_Supplied data:_
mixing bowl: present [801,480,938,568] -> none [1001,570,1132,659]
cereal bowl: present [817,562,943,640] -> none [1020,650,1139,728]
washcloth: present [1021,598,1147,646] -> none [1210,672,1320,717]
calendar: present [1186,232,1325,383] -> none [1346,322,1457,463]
==
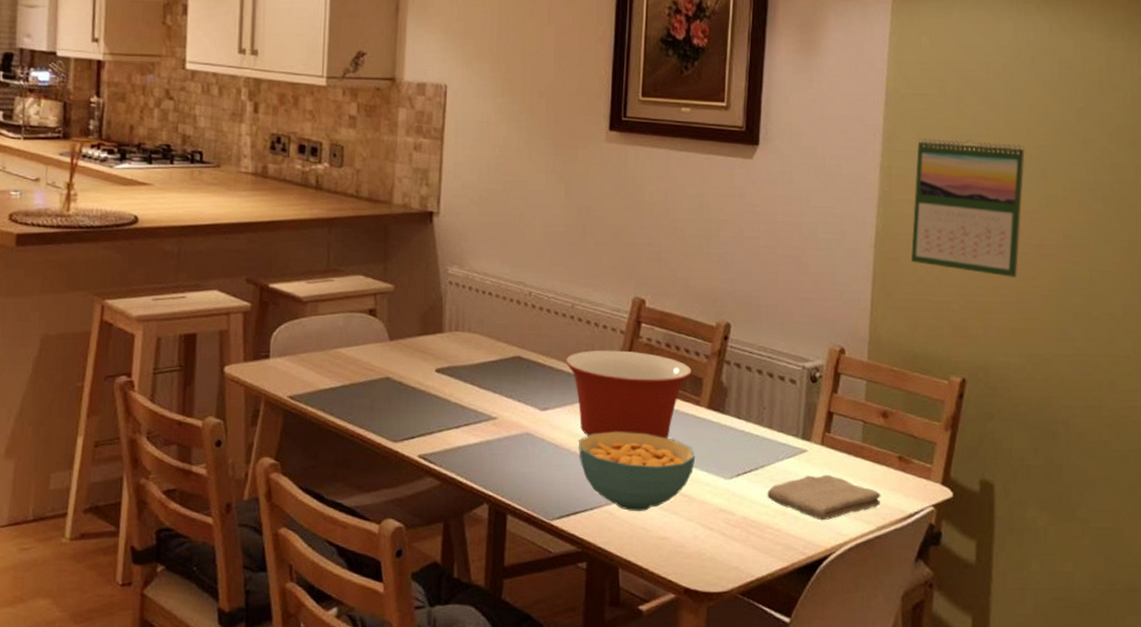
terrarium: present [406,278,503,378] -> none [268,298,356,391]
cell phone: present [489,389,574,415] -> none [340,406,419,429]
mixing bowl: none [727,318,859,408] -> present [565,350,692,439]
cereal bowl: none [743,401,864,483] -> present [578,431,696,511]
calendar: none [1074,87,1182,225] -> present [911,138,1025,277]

_Problem:_ Going down the listing above, begin printing at the line with "cereal bowl: present" and finish with the line with "calendar: present [1186,232,1325,383]", exactly as they appear.

_Output below:_
cereal bowl: present [817,562,943,640] -> none [1020,650,1139,728]
washcloth: present [1021,598,1147,646] -> none [1210,672,1320,717]
calendar: present [1186,232,1325,383] -> none [1346,322,1457,463]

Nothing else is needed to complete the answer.